_Quoted passage_
# Droid X Liberty 3 v2.0 link down



## innesness (Mar 11, 2012)

So the link is down on the official Rootz thread, and I was wondering if there's a mirror somewhere or an alternate way to download it? I've heard nothing but good things about this rom--I'd like to run it on my DX for a bit the next time I SBF, haha

http://rootzwiki.com/topic/10655-rom-liberty3-v20-for-the-droid-x-1128-sunday-bloody-sunday/

PS *@mods:* please delete this thread once I get help, if it's not too much trouble. Sorry for the clutter!


----------



## respawntime03 (Sep 27, 2011)

http://rootzwiki.com/topic/21337-roms-multi-rom-thread-blur-based-roms-for-those-on-621604/

Thank him and Developers. He has a media fire mirror.


----------



## Goose306 (Sep 12, 2011)

respawntime03 said:


> http://rootzwiki.com...hose-on-621604/
> 
> Thank him and Developers. He has a media fire mirror.


That's a patched version for .621. That being said if you are on the .602/.605 kernel I believe it should run fine (the only difference is I pulled the .602/.605 kernel out of the updater) just don't flash the WIFI fix unless on 621 as that'll break your WIFI. Everything else should be good though, more or less as compatible as the normal version. I think I have an unpatched version around here somewhere if absolutely necessary, or I can revert my changes in the updater-script re-pull the .605 kernel if needed. But like I said it should work fine on .602/.605. Try it and let me know.

*EDIT: And obviously don't touch the .604 to .621 images update .zip unless you want to be stuck on .621.*


----------



## innesness (Mar 11, 2012)

_Given records_
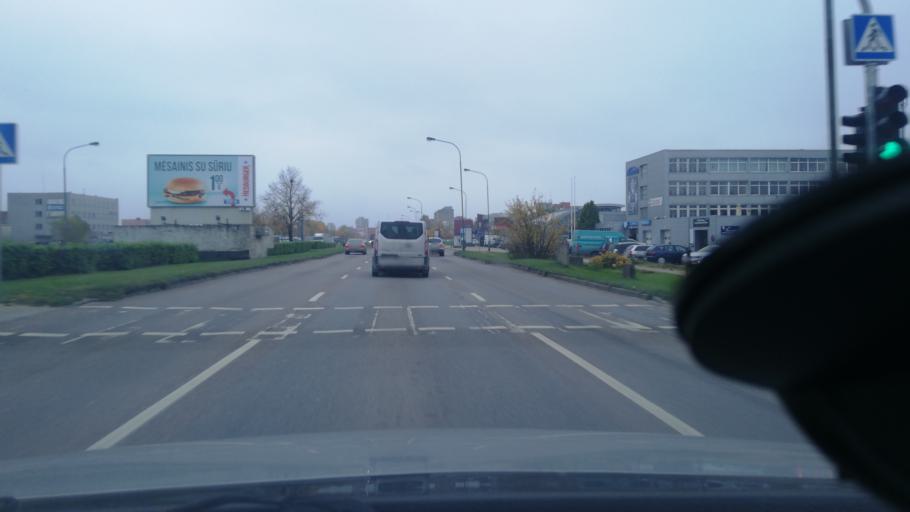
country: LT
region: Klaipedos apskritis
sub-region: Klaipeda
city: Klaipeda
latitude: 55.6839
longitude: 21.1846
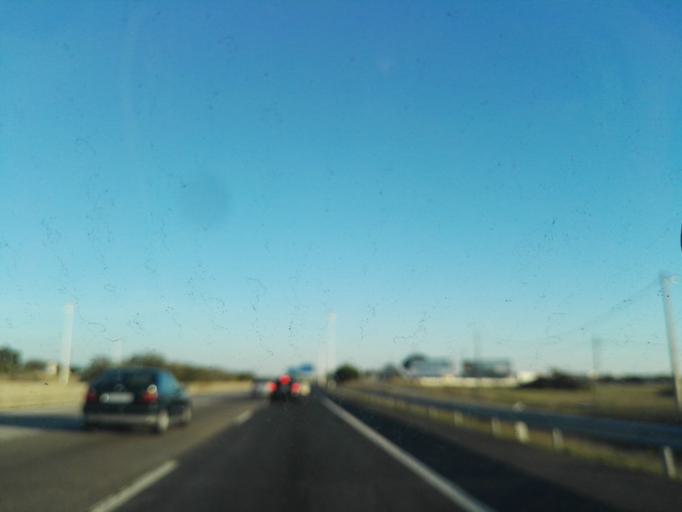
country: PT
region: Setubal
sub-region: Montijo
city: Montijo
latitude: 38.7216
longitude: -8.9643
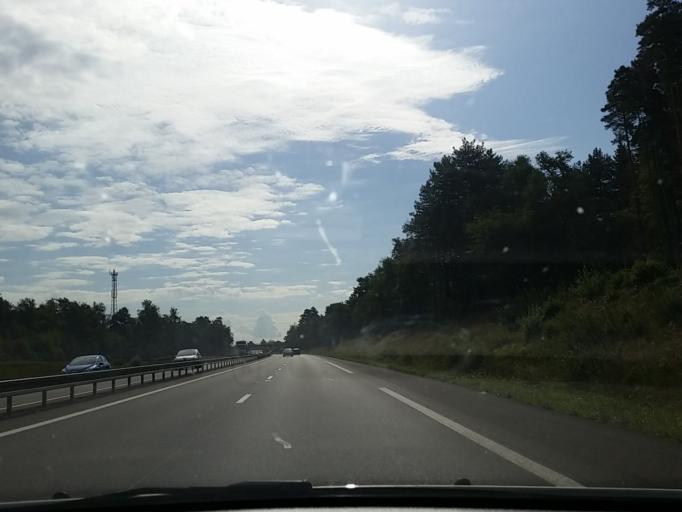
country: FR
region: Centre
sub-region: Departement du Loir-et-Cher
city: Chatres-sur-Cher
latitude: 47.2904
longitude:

_Exercise set_
1. Substitute "town" for "city" in the entries, from their first line through the line containing "region: Centre", both ends included, and give those lines again with nothing else changed. Please leave the pictures out.
2. Resume the forum thread about the missing Liberty 3 download link from where it stops.

_Answers for the tasks_
1.
country: LT
region: Klaipedos apskritis
sub-region: Klaipeda
town: Klaipeda
latitude: 55.6839
longitude: 21.1846
country: PT
region: Setubal
sub-region: Montijo
town: Montijo
latitude: 38.7216
longitude: -8.9643
country: FR
region: Centre

2.
I'm on .605 actually and am currently a bundle of nerves about flashing this, haha--however if you're telling me it should work just fine *as long as I don't flash anything other than the ROM* (right?), I suppose I could give it a try.

However if there _is_ an unpatched version somewhere & you happen to stumble across it at some point msg me anyway









Much thanks fellas, anytime you're ready mods


----------



## Goose306 (Sep 12, 2011)

innesness said:


> I'm on .605 actually and am currently a bundle of nerves about flashing this, haha--however if you're telling me it should work just fine *as long as I don't flash anything other than the ROM* (right?), I suppose I could give it a try.
> 
> However if there _is_ an unpatched version somewhere & you happen to stumble across it at some point msg me anyway
> 
> ...


Yup just the ROM. And make sure your on 602/605 kernel already as a base. The only difference from the normal zip is I pulled the kernel out of it as it caused the refuse to be tripped on 621. But if you already are on that kernel you should be good to go.

Sent from my jellybeaned AOKP GSIII


----------



## scott26 (May 6, 2012)

Soooo... did it work?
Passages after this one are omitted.